■ **Given data**:
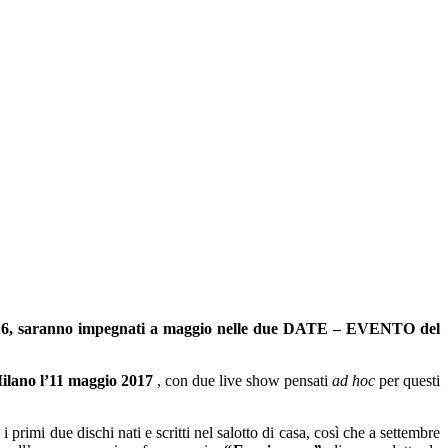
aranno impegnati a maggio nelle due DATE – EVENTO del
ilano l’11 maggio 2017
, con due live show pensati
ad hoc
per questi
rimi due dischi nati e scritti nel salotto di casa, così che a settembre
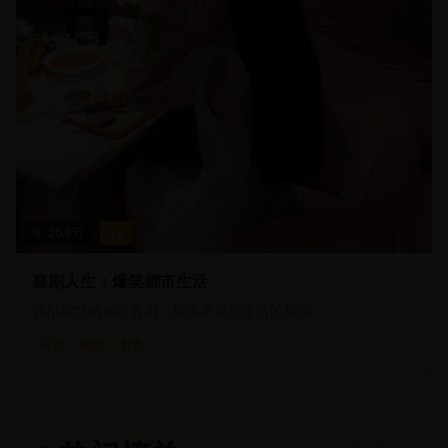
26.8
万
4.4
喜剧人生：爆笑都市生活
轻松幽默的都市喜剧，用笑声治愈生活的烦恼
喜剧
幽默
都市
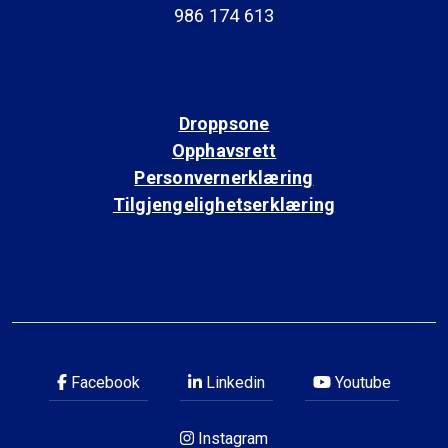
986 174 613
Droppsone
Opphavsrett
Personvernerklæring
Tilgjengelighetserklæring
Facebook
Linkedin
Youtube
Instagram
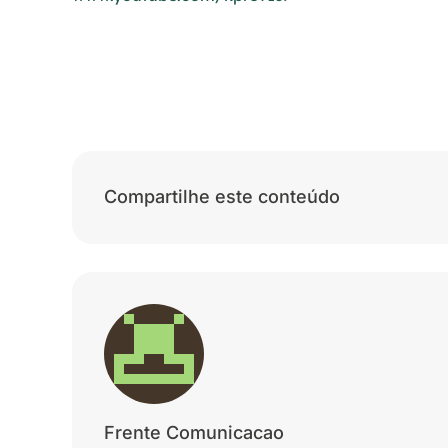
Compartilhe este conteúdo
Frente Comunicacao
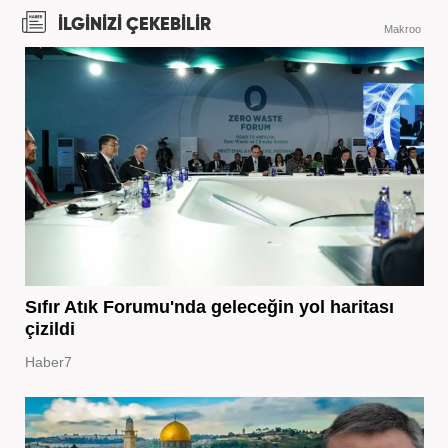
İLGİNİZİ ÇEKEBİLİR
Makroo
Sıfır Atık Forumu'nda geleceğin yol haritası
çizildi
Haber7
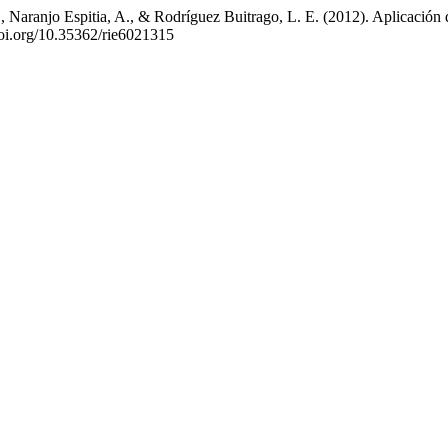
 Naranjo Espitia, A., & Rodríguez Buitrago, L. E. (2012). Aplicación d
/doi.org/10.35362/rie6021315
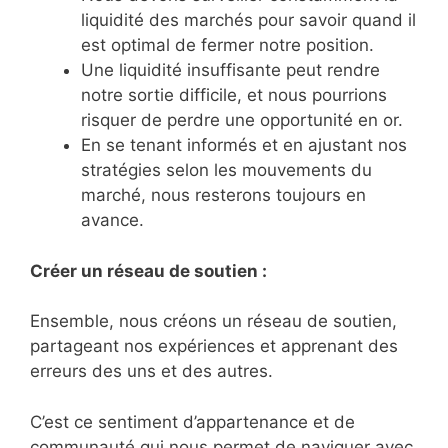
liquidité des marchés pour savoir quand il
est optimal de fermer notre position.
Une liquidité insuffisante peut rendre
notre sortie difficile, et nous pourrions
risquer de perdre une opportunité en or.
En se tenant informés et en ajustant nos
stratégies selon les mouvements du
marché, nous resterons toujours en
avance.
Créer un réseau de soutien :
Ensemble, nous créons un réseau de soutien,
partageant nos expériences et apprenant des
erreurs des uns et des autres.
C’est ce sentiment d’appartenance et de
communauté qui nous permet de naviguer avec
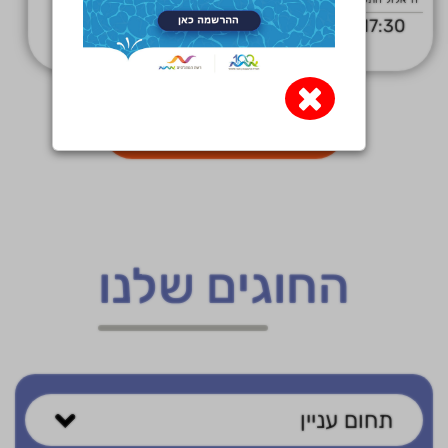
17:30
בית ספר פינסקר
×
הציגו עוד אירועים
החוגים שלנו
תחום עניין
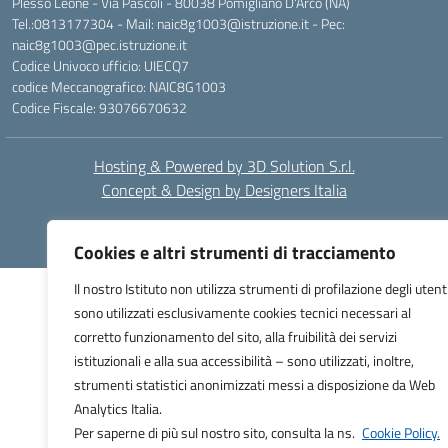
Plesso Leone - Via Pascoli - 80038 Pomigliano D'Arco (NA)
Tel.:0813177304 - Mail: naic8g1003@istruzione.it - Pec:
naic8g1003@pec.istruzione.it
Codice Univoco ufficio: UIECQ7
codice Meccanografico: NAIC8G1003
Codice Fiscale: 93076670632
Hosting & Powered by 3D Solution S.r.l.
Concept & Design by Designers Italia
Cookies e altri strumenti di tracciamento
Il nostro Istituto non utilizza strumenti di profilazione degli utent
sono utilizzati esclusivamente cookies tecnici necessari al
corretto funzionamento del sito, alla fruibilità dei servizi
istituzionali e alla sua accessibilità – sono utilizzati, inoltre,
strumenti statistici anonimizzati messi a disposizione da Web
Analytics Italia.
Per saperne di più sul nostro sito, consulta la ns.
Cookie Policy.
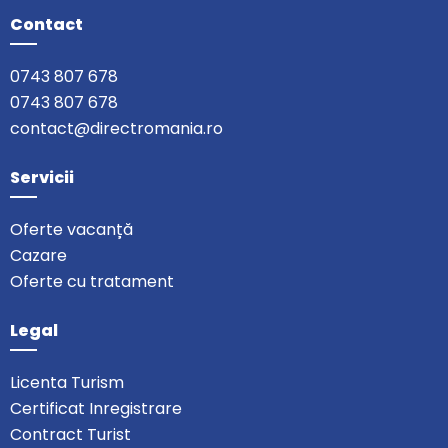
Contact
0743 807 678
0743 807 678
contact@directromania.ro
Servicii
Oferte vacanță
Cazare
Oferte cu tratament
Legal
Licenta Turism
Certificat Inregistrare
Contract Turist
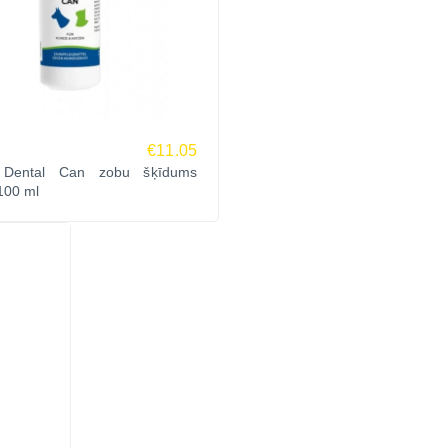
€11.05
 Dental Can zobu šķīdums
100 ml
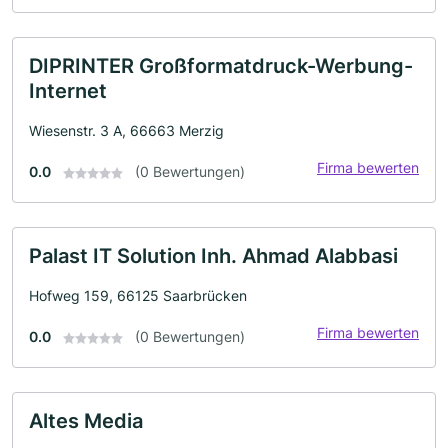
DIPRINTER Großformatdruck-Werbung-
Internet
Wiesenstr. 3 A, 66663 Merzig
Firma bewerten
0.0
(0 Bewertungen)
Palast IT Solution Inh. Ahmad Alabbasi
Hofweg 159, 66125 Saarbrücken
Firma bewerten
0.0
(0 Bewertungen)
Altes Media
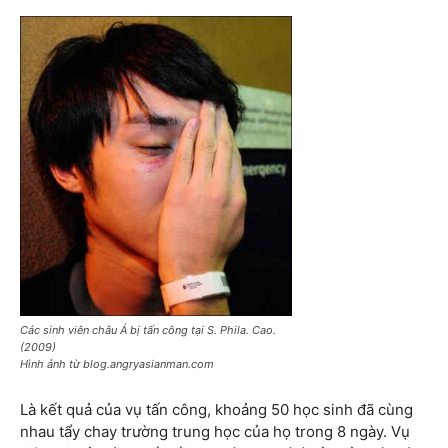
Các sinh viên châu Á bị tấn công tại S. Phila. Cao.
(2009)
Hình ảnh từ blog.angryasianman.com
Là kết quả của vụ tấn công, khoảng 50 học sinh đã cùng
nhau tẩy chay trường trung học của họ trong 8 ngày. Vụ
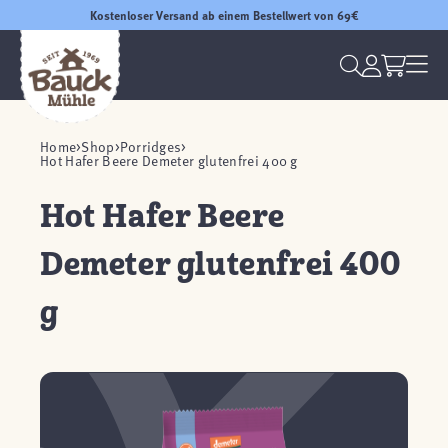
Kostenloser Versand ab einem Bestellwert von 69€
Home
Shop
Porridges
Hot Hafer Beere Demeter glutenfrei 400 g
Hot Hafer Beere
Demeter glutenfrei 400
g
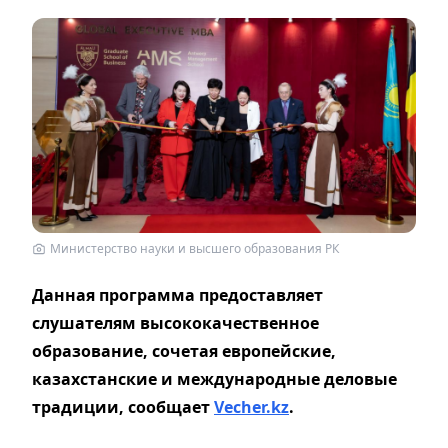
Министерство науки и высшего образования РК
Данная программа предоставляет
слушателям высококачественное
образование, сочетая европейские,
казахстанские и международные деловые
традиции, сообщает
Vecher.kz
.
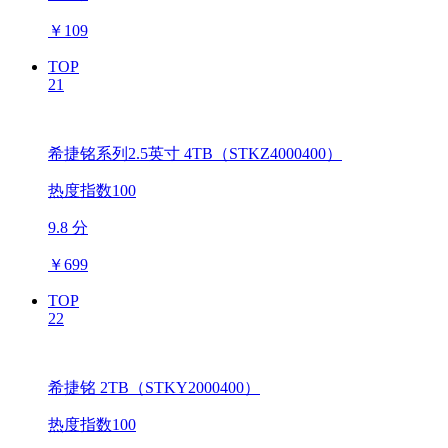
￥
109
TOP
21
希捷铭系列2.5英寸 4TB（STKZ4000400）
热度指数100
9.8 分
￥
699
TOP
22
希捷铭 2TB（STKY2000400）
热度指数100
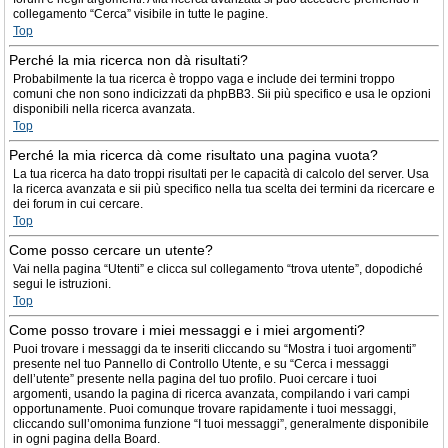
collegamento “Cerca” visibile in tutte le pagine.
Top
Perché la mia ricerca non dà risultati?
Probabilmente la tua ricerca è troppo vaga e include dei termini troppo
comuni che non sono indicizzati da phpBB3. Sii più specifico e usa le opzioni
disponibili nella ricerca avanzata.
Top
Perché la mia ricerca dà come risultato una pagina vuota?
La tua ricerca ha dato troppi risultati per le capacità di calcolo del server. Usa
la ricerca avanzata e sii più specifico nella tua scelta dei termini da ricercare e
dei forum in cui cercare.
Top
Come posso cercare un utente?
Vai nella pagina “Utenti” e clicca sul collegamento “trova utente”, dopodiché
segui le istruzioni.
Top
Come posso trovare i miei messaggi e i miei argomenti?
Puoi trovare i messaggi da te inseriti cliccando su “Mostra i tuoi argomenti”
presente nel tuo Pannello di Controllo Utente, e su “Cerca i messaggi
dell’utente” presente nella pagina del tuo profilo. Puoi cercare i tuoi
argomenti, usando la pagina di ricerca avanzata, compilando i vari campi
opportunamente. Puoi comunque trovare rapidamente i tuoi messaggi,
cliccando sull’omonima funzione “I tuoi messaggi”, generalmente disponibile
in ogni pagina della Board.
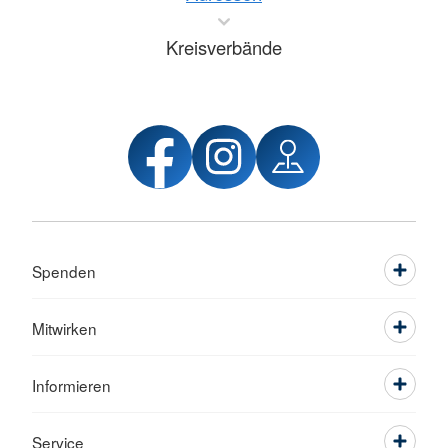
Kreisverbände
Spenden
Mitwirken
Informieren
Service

■ **Problem description**:
List every line in the material above that contains the word "công".

■ **Task response**:
Các sinh viên châu Á bị tấn công tại S. Phila. Cao.
Là kết quả của vụ tấn công, khoảng 50 học sinh đã cùng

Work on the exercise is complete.